Mr. Wright: I agree. I don’t think that you see many agents do that. The efficient way once you purchase a policy to fund that policy out to maturity is to have it extremely thinly funded so that the client doesn’t die with cash value in the product.

There is not a life insurance agent out there that sells life insurance under that same model, and they should. Armed with a life expectancy report, they could do that and bring a service to these clients that is not being brought right now.

Mr. Finfer: Bryan, you bring up an important point. I actually sold myself a life insurance policy two weeks ago and I got the interview call. They asked me what the intended purpose of insurance was and if I intended to sell it at some future point in time. I’m turning 43 on Friday.

(General laughter.)

Mr. Finfer: I understand the question, but I was quite shocked that I received it. As a life insurance agent myself, and I’m also an MDRT member, selling life insurance has always been it’s for life.

They try to give you the warm fuzzies, “This isn’t being done for the intended purpose.” Well, what is the intended purpose? When we are young, the intended purpose is to protect our children. When we get a little bit older, it is to pay for college expenses, if we should pass. We keep that policy for estate planning. Now, those are intended purposes.

They change over time, and we take that policy with us throughout our life. But if we utilize that policy through its intended purpose and then we sell it in the secondary market, why isn’t that an intended purpose?

Mr. Piontek: Let’s talk a little bit about what some of the companies are doing in terms of co-opting what you do or trying to co-opt what you do. We have life insurers actually getting into the settlement business, Transamerica and Phoenix.

We have companies that are tailoring policies so that settling them will become less advantageous. New York Life just came out, I think, with a policy where if you want to sell the policy, they will give you more than the cash value. I think that this will be a major change as more and more companies get on board with this kind of activity. Any comments about that?

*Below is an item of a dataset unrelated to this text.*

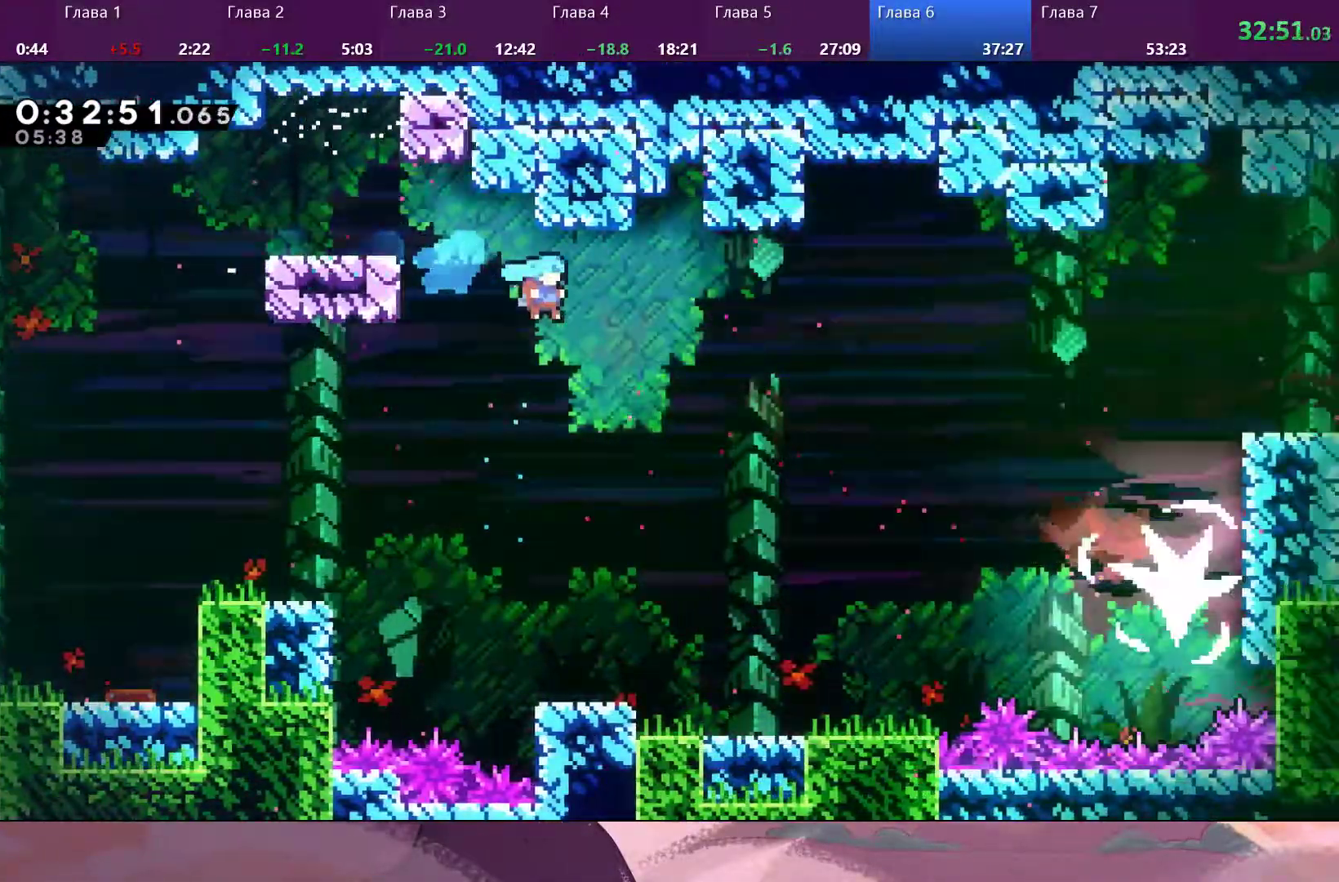
{"dt_ms": 500, "buttons": [], "left_stick": "right", "right_stick": "center", "events": []}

Ms. Balsam: It is wonderful. I think that products that are competing with life settlements are not only coming from insurance companies; they are coming from Wall Street too. It is giving us, the brokers, the opportunity to add more value to our clients by giving them more options.

There are innovative new products that are coming onto the marketplace for seniors that are giving them options, and we are advisors of them. As a result of the marketplace, there are more outlets for us.

Mr. Piontek: I have to say, this is kind of a unique attribute of the settlement business, at least as it is articulated, “We love competition. Bring them in. We don’t care how many more players enter the business” is something that has been said over and over and over again.

Mr. Haynie: I can’t do it all, and he can’t do it all.

Mr. Finfer: It is consumer-friendly, too. It only drives up the price.

Mr. Haynie: It legitimizes what we do.

Mr. Finfer: It is free advertising. I think we’ve got them–if you can’t beat them, join them. I think the companies have finally realized that we are here to stay for the long term. They have to understand our market placement and adapt to it.

Mr. Freeman: Well, when they all get in, they will all go change the STOLI laws.

(General laughter.)

Mr. Haynie: I think Transamerica is going to be surprised trying to do business on the Exchange the way they are. It’s easy to hold an auction and get items to auction off, but having the actual money show up in the room to buy the items is a much different story. That is what we are seeing on the exchanges right now is it’s not the real money that is coming to buy product on the exchange.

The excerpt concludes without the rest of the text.